While recent genomic studies have cataloged several mutated genes and dysregulated enzymes, it is unclear why specific metabolic genes are recurrently dysregulated over others. Two prevailing hypotheses suggest that these recurrently dysregulated metabolic genes occupy key position in the network (the network hypothesis) or perform unique biochemical activities favorable for tumor fitness [1, 46] (enzyme activity hypothesis). While these assumptions are widely used in literature, a systematic analysis of the common attributes of recurrently mutated genes is lacking. To test these two hypotheses, we developed a data-driven framework called MetOncoFit to identify the common biochemical and network-level features of metabolic genes that impact tumor fitness. Our analysis using MetOncoFit supports both these assumptions, although the relative importance changes with tumor type. We identified tumors that are limited primarily by either substrates or enzyme activity, which can lead to distinct treatment options such as nutrient depletion or enzyme inhibition, respectively.
We first validated the MetOncoFit approach by assessing its accuracy in predicting differential expression and CNV in tumors from in vivo samples. Our analysis across nine different cancers revealed that the biochemical, topological, and flux features were sufficient to predict expression and CNV features with accuracies close to 90% and 80%, respectively, across all nine tumor types (Additional file 1: Table S3). Similarly, by identifying metabolic alterations that favor increased or decreased proliferation, we predicted with 90% accuracy the impact of these metabolic alterations on cancer patient survival (Additional file 1: Table S5). Overall, MetOncoFit accurately quantifies the impact of enzyme activity and metabolic network attributes on tumor fitness.

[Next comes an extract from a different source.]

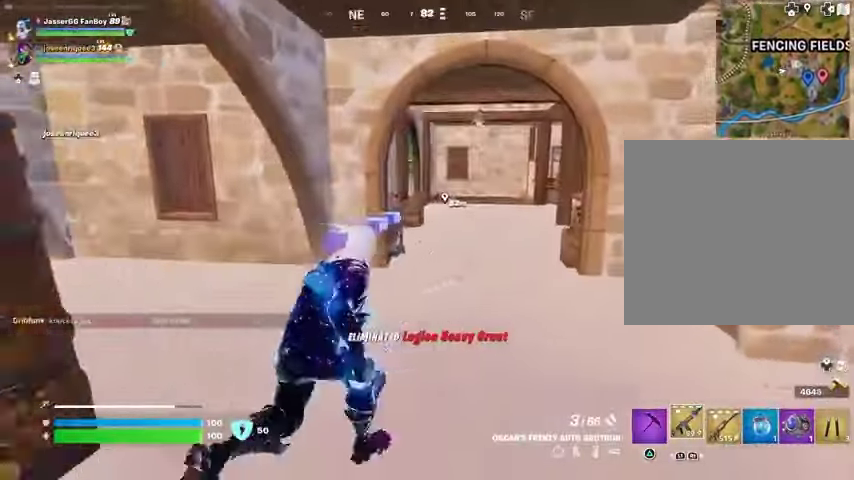
{"buttons": [], "left_stick": "center", "right_stick": "center", "events": [[400, "left_stick", "center"]]}
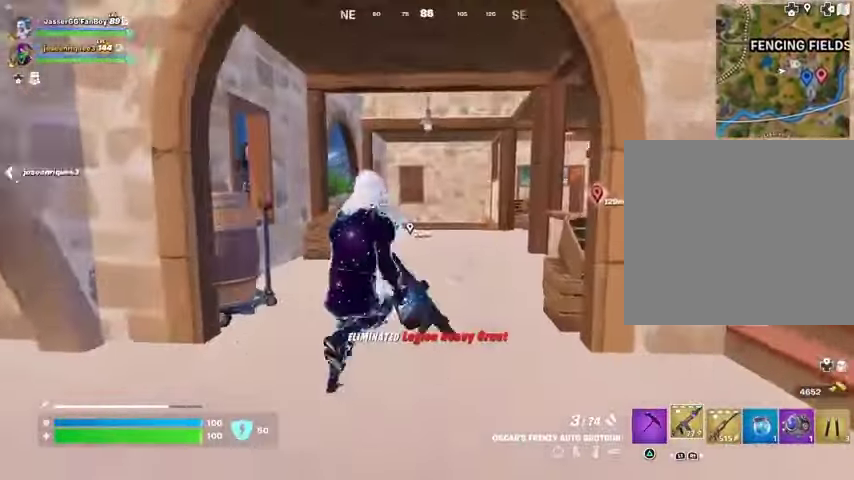
{"buttons": [], "left_stick": "left", "right_stick": "right", "events": [[67, "SQUARE", "down"], [133, "SQUARE", "up"], [400, "left_stick", "left"], [467, "right_stick", "right"]]}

Our analysis revealed three key insights on cancer metabolism and tumor evolution. First, topological features were highly predictive of dysregulation. MetOncoFit revealed that enzymes away from the center of the network towards biomass components were more likely to be upregulated in tumors. Membrane transporters control substrate availability and are frequently overexpressed in cancer cells . Our topological network analysis also identified limiting nutrients and biomass components. MetOncoFit predicted that enzymes topologically close to the synthesis of nucleotides such as cytosine monophosphate (CMP) were more likely to be upregulated in breast cancer and also appear as a top 10 feature in melanoma (Fig. 2). Thymidylate synthase (TYMS) is a classic example of an important metabolic enzyme that is recurrently dysregulated in several tumors to support DNA synthesis and affects patient survival . Similarly, our model suggests that breast cancers may also upregulate enzymes that produce other pyrimidines, such as cytosine. This suggests that cancers upregulate enzymes that are bottleneck biomass synthesis. A similar observation on the impact of network location was made based on a meta-analysis of mutations across human diseases . While this meta-analysis study focused on overall network topology alone across numerous diseases, our study quantifies the relative predictive power of specific topological factors in relation to other biochemical and network factors for individual tumor types.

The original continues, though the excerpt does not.